Marc Archambault, Commentaire, Voir.ca |

Jean Daniel est une personnalité importante; sa contribution à l’éclosion d’une pensée de gauche non communiste a été vitale. Il reste que le journaliste  des dernières années me laisse songeur et ambivalent.  Penser une troisième voie entre le libéralisme mondiale et capitaliste et l’étatisme autoritaire n’est pas une mince affaire. Pourtant elle existe certainement plus dans le courant alter-mondialiste que  dans un « blairisme » qui ne veut pas rompre avec un économisme ultra-libéral.  Jean Daniel semble allergique à un renouvellement de la pensée de gauche qui remettrait en cause la mondialisation essentiellement guidée par des impératifs économiques.

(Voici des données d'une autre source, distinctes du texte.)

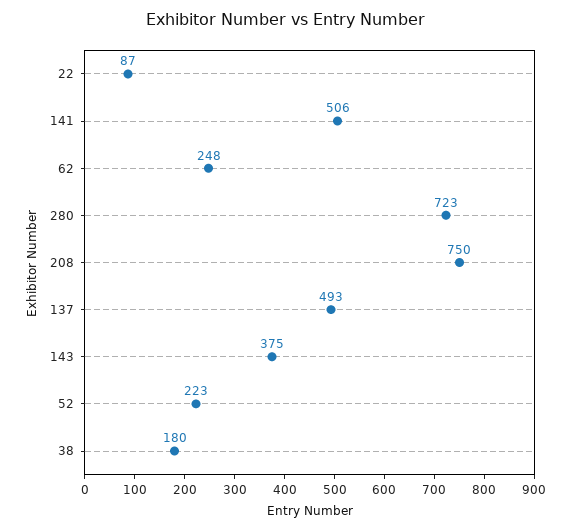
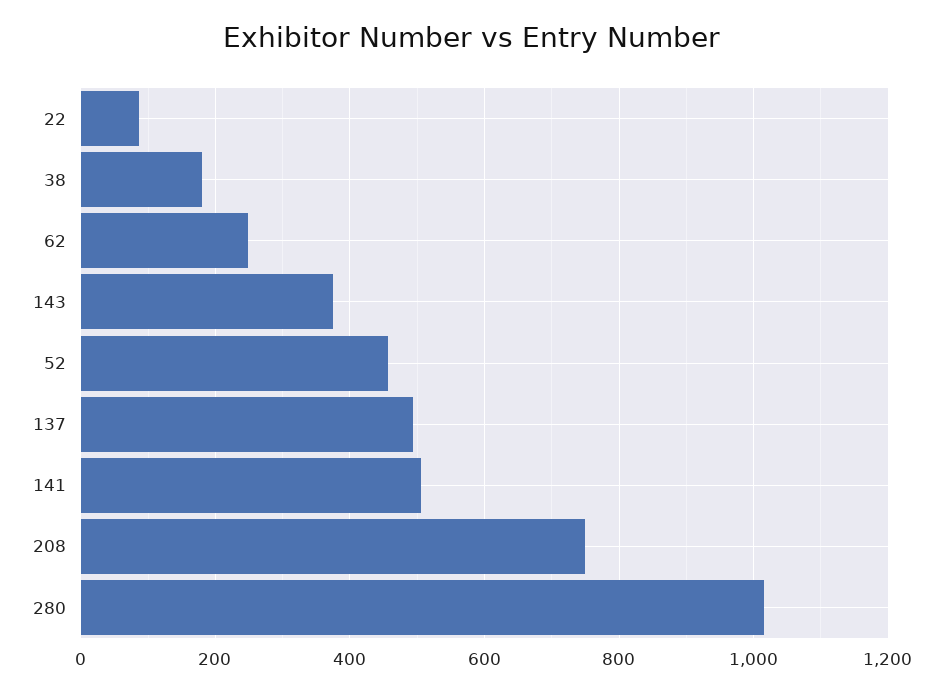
  {
    "22": 87,
    "141": 506,
    "62": 248,
-   "280": 723,
+   "280": 1020,
    "208": 750,
    "137": 493,
    "143": 375,
-   "52": 223,
+   "52": 460,
    "38": 180
  }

  Je crois que Jean Daniel est devenu plus cynique, surtout après l’échec de la gauche et du « mitterandisme ». Il fait son métier de journaliste en dilettante, en cherchant  les formules percutantes pour épater la galerie. La forme prime sur l’essence. Serait-il devenu un journaliste guidé par le dandysme ?

 À lire les commentaires qu’il fait dans le Voir, je m’aperçois qu’il avance des idées assez saugrenues. Sa tentative de faire un rapprochement entre le Québec et Israël me semble tirée par les cheveux. Israël semble une obsession qui obscurcit sa pensée. Dire que le journalisme est une forme de délation déguisée m’apparaît plus une phrase creuse qui ne fait pas avancer le débat. Finalement, sa critique de l’intervention américaine en Iraq que je partage, ne devrait pas l’amener à dire que les Américains font preuve de responsabilité. C’est comme affirmer que l’incendiaire est une personne  responsable parce qu’il participe à atteindre le feu qu’il a allumé.